Deer, Bats, Turtles, Robins and Hawks

Many changes are rippling through our yard and field ecosystems. Our five, resident deer have all made it through the winter. Up through February 1 part of their foraging and browsing circuit included our front yard sunflower seed, bird feeders. They would empty both feeders every night. For the past two weeks, though, they have only come to the feeders twice.

Birds are increasingly singing in the morning hours. Winter wrens, titmice, and cardinals sing in the thickets just below our deck. Blue jays are whistling their clear single-toned calls from the high branches of our spruces and red maples.

No one has moved into my bat house yet. I will begin to seriously look for little brown bats around mid-March. Some of the bats will be emerging from local, hibernation spots (caves and rock crevices), others will be arriving via migration after hibernating in warmer climes.

My box turtle has started to stare up at the mesh covering of his terrarium. He is starting to think about strawberries and earthworms (who isn’t?). In his world, fruit and worms drop in from the sky. He’s not quite ready to start eating, though. He is still slow and sleepy from the long winter. Soon, he’ll starting banging around on his water bowl, and I will know that his appetite has returned (just in time for the $7 a pound strawberries to come into the grocery store!).

On Tuesday (February 15) I saw a flock of 40 robins flying up and over the cemetery on the hilltop just outside of Apollo. Maria Franco De Gomez had seen two robins on January 26, Deborah had seen one on Route 780 on February 4, and Tracie Brockhoff had seen one up in Dayton on February 6. The flocks have been lurking all around us in south facing valleys and holly thickets just waiting for a good thaw to open up worm-hunting sites!
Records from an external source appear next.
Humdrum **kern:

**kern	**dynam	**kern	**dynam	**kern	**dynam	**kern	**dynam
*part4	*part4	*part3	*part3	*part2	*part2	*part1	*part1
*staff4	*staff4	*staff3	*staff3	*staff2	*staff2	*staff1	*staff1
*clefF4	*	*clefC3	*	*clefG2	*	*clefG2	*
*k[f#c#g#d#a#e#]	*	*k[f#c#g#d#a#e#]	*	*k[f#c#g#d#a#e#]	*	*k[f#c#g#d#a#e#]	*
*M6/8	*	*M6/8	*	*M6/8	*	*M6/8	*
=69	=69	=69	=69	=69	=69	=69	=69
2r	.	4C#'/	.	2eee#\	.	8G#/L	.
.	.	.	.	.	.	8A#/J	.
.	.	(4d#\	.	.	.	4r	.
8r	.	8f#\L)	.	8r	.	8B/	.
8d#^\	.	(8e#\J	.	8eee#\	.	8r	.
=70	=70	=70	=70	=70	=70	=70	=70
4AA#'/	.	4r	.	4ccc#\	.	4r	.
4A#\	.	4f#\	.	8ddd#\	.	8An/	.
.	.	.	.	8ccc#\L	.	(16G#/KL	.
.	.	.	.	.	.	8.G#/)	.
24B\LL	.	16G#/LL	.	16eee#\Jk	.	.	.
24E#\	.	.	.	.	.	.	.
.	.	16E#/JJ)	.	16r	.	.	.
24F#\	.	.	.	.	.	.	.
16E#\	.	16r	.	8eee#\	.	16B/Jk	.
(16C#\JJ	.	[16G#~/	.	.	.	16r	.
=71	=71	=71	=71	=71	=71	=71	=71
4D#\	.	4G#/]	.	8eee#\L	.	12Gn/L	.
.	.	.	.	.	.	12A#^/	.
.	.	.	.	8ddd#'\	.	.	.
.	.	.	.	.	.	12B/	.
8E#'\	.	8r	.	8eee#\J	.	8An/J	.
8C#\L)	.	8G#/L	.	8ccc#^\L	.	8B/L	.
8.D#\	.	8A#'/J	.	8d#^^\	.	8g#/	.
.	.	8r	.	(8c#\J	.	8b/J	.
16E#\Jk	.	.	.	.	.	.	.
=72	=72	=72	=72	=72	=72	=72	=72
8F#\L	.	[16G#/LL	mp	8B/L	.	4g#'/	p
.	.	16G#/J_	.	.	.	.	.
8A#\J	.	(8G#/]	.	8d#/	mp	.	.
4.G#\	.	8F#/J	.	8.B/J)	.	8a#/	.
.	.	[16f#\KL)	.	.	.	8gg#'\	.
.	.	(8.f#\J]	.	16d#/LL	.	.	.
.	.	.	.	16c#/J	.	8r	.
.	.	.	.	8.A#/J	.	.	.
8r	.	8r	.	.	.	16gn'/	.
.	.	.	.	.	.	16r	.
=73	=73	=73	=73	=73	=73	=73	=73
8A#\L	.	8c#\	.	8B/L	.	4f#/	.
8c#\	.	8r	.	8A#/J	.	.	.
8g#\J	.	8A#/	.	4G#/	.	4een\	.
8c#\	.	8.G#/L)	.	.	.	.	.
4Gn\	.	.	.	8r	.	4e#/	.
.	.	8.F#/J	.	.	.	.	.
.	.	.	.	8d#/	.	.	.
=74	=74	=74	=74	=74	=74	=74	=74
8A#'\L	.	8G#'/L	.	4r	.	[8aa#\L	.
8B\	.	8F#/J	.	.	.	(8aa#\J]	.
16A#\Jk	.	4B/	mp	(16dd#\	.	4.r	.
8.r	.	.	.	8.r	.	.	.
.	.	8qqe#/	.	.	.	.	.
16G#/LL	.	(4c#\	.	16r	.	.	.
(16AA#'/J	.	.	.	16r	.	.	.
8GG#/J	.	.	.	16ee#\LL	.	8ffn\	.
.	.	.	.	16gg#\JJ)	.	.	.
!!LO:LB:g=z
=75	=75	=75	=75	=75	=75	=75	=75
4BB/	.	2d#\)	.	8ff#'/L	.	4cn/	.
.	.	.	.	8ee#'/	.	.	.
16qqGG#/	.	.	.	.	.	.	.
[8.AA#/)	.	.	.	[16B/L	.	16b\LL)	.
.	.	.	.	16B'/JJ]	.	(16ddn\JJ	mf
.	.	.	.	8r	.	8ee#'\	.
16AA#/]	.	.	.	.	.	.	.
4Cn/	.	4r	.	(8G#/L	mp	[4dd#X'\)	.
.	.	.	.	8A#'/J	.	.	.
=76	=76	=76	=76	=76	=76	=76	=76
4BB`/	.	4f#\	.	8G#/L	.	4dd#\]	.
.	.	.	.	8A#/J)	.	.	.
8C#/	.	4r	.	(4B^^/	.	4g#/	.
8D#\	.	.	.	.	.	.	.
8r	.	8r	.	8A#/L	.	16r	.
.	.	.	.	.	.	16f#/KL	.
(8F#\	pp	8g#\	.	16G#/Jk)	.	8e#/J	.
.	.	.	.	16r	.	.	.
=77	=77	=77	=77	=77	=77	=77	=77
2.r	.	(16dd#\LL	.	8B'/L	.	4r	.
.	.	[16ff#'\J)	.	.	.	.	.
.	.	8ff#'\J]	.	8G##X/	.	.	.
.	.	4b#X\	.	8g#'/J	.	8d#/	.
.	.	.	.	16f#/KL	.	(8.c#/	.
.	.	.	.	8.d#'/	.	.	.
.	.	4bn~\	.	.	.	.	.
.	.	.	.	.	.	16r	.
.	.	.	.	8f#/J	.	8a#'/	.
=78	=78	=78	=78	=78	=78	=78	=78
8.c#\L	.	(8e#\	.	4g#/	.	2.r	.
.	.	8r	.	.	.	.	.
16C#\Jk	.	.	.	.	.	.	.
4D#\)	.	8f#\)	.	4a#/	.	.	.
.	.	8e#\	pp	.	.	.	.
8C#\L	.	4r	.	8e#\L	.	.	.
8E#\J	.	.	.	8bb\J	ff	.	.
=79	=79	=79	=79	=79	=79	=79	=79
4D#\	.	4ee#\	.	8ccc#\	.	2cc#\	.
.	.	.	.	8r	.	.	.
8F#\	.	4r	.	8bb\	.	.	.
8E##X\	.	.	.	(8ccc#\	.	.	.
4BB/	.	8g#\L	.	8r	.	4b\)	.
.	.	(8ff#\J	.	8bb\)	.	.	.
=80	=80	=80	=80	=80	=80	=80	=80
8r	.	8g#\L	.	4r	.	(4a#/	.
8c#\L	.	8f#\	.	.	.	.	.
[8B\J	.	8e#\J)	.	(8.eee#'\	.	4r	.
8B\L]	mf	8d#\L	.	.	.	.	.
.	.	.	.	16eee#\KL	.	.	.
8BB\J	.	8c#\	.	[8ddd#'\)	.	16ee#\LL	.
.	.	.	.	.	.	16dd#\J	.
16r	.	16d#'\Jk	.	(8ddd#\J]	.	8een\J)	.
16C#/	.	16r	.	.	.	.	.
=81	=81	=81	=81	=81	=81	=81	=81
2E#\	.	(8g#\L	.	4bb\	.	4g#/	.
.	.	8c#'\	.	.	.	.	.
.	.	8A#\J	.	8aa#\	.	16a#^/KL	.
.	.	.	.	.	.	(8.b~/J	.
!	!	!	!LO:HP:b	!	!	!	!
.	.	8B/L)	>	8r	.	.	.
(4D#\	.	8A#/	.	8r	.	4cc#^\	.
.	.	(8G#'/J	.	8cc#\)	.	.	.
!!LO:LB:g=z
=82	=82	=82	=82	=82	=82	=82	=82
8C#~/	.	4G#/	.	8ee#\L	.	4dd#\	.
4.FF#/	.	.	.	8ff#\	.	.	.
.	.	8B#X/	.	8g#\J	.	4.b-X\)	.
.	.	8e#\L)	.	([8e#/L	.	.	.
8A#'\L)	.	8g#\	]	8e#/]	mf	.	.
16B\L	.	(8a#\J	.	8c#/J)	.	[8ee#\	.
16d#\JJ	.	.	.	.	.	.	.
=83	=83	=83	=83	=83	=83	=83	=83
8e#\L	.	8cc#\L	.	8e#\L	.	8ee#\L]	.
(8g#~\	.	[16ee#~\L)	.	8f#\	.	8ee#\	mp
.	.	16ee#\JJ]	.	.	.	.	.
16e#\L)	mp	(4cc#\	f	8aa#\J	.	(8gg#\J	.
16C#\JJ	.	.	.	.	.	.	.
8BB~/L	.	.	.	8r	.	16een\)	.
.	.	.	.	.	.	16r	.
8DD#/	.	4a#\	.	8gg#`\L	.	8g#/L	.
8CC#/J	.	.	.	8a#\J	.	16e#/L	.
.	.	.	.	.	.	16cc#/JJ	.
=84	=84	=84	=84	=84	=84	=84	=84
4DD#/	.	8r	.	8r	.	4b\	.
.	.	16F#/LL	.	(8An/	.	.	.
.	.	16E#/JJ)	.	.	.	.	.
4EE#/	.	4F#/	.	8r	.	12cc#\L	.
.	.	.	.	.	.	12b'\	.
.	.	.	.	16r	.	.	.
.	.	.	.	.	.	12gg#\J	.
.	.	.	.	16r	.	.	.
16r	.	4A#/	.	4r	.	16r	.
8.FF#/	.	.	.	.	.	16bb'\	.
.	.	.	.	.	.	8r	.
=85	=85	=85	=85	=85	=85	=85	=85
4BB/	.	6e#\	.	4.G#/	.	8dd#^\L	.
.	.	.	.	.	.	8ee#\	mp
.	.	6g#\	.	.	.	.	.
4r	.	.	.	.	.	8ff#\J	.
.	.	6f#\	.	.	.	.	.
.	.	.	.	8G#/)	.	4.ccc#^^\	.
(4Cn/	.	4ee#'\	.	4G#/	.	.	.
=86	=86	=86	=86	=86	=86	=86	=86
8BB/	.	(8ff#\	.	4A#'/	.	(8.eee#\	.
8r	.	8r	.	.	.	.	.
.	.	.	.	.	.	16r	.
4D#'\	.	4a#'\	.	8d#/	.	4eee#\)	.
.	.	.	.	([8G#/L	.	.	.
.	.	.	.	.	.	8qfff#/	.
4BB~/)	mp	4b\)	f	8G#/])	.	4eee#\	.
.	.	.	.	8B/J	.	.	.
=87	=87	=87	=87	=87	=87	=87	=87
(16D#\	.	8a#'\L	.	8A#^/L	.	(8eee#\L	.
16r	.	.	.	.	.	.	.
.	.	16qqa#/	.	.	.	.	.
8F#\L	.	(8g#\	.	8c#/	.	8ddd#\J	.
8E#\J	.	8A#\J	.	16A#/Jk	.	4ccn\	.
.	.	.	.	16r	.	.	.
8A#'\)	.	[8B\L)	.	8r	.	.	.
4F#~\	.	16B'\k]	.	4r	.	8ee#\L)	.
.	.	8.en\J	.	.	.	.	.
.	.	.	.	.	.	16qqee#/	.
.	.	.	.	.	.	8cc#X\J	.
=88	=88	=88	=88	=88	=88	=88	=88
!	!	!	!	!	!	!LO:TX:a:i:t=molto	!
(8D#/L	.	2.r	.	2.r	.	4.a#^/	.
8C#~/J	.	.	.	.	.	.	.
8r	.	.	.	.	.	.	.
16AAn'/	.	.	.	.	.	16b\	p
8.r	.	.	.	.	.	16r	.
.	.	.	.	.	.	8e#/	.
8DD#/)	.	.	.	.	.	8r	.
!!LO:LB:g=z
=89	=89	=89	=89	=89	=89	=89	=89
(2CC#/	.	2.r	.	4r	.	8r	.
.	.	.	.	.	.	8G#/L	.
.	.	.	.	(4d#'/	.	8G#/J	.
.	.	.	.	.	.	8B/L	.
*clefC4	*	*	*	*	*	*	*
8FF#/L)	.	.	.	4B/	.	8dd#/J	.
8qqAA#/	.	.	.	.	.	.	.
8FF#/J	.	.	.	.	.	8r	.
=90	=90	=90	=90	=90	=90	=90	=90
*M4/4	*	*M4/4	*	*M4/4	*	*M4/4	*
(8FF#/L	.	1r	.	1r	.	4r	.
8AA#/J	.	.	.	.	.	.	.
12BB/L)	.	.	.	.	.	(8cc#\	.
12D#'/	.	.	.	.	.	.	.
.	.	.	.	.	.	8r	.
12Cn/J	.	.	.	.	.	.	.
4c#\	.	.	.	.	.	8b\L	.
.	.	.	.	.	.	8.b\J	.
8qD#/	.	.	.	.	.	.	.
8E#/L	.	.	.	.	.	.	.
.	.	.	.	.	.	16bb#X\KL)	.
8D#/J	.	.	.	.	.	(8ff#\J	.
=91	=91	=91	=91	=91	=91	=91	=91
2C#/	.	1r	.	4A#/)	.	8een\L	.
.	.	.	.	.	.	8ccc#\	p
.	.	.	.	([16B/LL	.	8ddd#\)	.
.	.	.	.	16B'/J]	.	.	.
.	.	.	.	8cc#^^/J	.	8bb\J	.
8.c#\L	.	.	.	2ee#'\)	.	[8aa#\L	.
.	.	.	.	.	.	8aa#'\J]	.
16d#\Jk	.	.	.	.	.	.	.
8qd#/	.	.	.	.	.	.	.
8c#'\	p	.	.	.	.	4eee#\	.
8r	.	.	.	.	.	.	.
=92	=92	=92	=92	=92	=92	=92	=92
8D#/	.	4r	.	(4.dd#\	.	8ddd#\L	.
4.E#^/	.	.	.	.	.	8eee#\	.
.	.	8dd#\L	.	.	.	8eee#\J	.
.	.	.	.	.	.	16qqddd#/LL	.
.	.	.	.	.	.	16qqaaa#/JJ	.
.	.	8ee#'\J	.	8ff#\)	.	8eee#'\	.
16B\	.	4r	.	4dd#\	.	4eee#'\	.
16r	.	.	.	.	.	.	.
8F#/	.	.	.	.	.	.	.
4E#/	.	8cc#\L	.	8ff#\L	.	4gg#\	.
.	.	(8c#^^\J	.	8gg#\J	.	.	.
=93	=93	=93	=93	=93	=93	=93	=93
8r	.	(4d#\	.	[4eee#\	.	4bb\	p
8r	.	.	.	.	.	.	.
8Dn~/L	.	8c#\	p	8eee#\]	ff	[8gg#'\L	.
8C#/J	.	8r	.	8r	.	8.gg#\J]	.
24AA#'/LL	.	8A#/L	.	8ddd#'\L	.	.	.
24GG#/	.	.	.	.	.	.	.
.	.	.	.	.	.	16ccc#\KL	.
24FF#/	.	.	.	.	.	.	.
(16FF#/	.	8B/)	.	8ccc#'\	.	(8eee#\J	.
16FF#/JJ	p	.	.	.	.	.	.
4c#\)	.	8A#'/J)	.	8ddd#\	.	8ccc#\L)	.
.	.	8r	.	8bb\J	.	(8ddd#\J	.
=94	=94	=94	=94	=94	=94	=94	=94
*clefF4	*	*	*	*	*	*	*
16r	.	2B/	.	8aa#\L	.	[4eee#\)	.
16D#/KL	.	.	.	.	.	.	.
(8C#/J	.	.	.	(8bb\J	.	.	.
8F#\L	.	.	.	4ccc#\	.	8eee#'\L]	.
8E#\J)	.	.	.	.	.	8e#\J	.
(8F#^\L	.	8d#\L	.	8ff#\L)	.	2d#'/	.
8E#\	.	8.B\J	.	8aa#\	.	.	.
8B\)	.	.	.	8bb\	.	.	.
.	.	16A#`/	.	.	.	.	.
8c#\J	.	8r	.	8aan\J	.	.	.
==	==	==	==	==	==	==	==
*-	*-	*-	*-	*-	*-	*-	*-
The dark-eyed juncos are becoming less and less abundant in the seed piles under my bird feeders. They may have started to head north into their spring and summer ranges. We saw a number of these birds in the dense hemlock forests along the northern parts of the Baker Trail last summer.

We have had sharp-shinned hawks around our house (and bird feeders) all winter. The sharp-shinned hawk is usually described as a migrating species that abandons its northern, summer ranges each year for warmer, southern regions. As we write, though, on the Sharp-shinned hawk species page out on the Virtual Nature Trail:
“Censuses of the sharp-shin’s migration numbers indicate that the northern ranges of the hawk are increasingly supporting the bird through the winter (i.e. fewer sharp-shins are being counted in the southerly migration masses). Possibly, this reflects the impact of bird feeders generating a rich and predictable enough source of winter prey items for the sharp-shin that it’s energetically demanding and perilous migration event can be avoided.”

On January 21, I noticed the male and female sharp-shins flying about our yard and field in what I interpreted to be a mating flight. Yesterday, (February 17) I saw the female sharp-shin several times during the day working her territory hard for prey. I wondered if she could be recharging herself after laying eggs? In their northern range, sharp-shins typically mate in late April or May after returning via their spring migration and re-establishing their territories. They are then able to only have a single clutch of eggs before the changing seasons trigger their flight south. Sharp-shins are capable, however, of having two clutches in the southern regions of their range. Possibly, our resident sharp-shins have saved enough energy from by-passing their long migration that they will be able to have a double clutch year even in Western Pennsylvania! I will keep my eyes open for fledges!